La fonte des calottes glaciaires polaires modifie la vitesse de rotation de la Terre plus rapidement que prévu, selon une nouvelle étude.
Or, ce phénomène risque d'affecter le calcul du temps universel qui conditionne le bon fonctionnement des infrastructures numériques et de communication.

Une étude publiée le 27 mars dans la revue Nature suggère que l'accélération de la fonte des glaces au Groenland et en Antarctique, causée par le changement climatique, a un impact plus rapide que prévu sur le mouvement de rotation de la Terre. De quoi affecter le calcul du temps universel qui conditionne le bon fonctionnement des infrastructures numériques et de communication. 

En s'appuyant sur des observations par satellite, Duncan Agnew et ses collègues de l'Institut de géophysique de l'Université de Californie, à San Diego aux États-Unis, ont constaté que la fonte accrue des calottes glaciaires depuis la fin du XXe siècle a modifié la répartition de la masse à la surface de notre planète, tout comme le font les effets de marée de la Lune et du Soleil.

"Lorsque la glace fond, l'eau se répand sur l'ensemble de l'océan. (...) Ce qui modifie la répartition des fluides à la surface et à l'intérieur de la Terre", détaille le scientifique. L'effet ralentisseur de la fonte des glaces a été observé dès la fin du XIXe siècle, et il est calculé depuis les années 1950, rappelle le chercheur américain. "Mais la nouveauté de mes travaux est de montrer l'ampleur de l'impact de la fonte des glaces sur la rotation de la Terre. Un changement encore jamais vu", souligne Duncan Agnew. 

Une conséquence infime

Depuis plus d’un demi-siècle, le temps universel coordonné (UTC) est calculé à l’aide d'environ 450 horloges atomiques de très haute précision, qui déterminent l'heure officielle dans le monde entier. Historiquement, c'est la vitesse de rotation de la Terre qui sert à la mesure du temps. Mais comme le mouvement de rotation de notre planète fluctue, les scientifiques ont décidé en 1972 d’ajouter au temps atomique une seconde intercalaire pour le faire coïncider avec le temps astronomique. Cet ajout intervient ponctuellement, dès lors que le décalage entre les deux standards approche 0,9 seconde.

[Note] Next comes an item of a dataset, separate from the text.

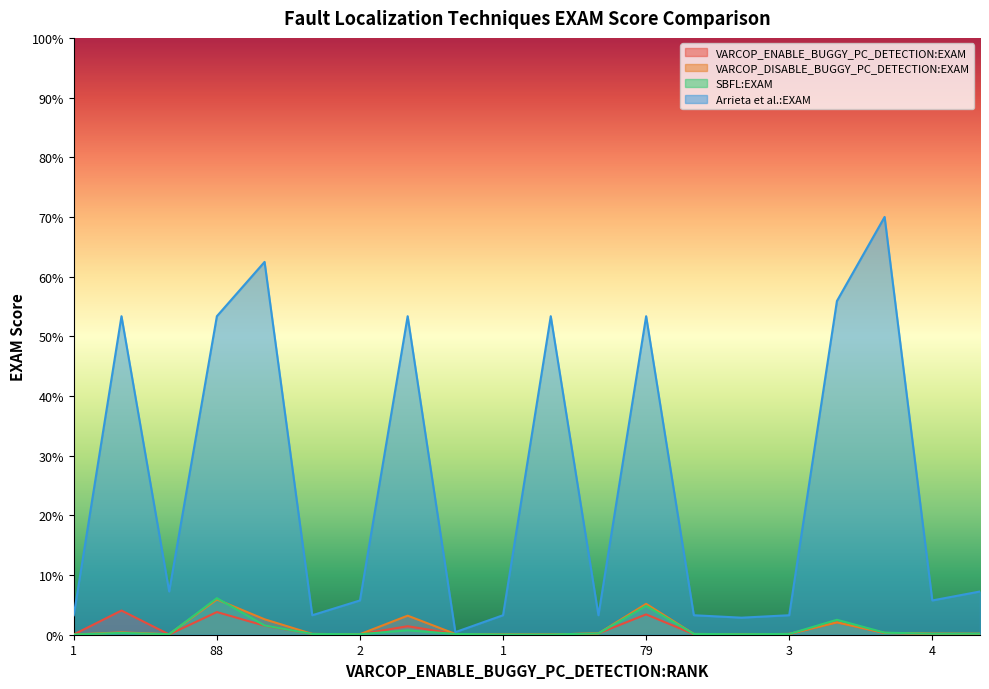

Which series has the widest spread of values?

Arrieta et al.:EXAM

Depuis cette date, 27 secondes (intercalaires) au total ont ainsi été ajoutées à l'heure officielle pour contrebalancer l'accélération naturelle du mouvement de rotation de la Terre. Mais le changement climatique pourrait bien tout chambouler, au grand dam des gardiens du temps qui doivent s'adapter. Cette différence sera toutefois si infime qu'aucun humain ne s'en apercevra. 

Les ordinateurs menacés ?

Néanmoins, cela pourrait affecter le bon fonctionnement des ordinateurs qui, eux, dépendent d'un chronométrage précis. Le ralentissement est tel qu'il pourrait reporter à 2029 l'ajout éventuel d'une seconde (intercalaire) négative à l'heure officielle. Sans les effets du réchauffement, celle-ci aurait sans doute dû être ajoutée dès 2026. En effet, à cause de l'accélération naturelle du mouvement de rotation de la Terre, le temps astronomique va progressivement dépasser le temps atomique. Et il est donc prévu d'introduire une seconde (intercalaire) négative pour les re-synchroniser. 

Le hic, c'est qu'on ne l'a encore jamais fait ! Un saut dans l'inconnu redouté par les métrologistes, les scientifiques qui mesurent le temps, au vu des problèmes "sans précédent" que cela pourrait provoquer "dans un monde de plus en plus connecté", souligne Patrizia Tavella, du Bureau international des poids et mesures (BIPM), dans un commentaire joint à l'étude. "Je ne recommanderais pas d'être à bord d'un avion à ce moment-là", appuie Demetrios Matsakis, ancien scientifique en chef de l'Observatoire naval des États-Unis, qui n'a pas pris part aux travaux, cité dans un communiqué.

Car les programmes informatiques qui intègrent les secondes intercalaires "supposent qu'elles sont toutes positives", explique Duncan Agnew. C'est en partie pour cette raison que les métrologistes du monde entier se sont mis d'accord pour supprimer la seconde intercalaire d'ici à 2035. À partir de cette année-là, il est prévu de laisser la différence entre l'heure atomique et la rotation de la Terre s'accroître jusqu'à une minute. Ce délai est donc plutôt bienvenu pour les métrologistes, en leur laissant plus de temps pour décider si 2035 est la meilleure date pour supprimer la seconde intercalaire ou s'il faut l'abandonner avant.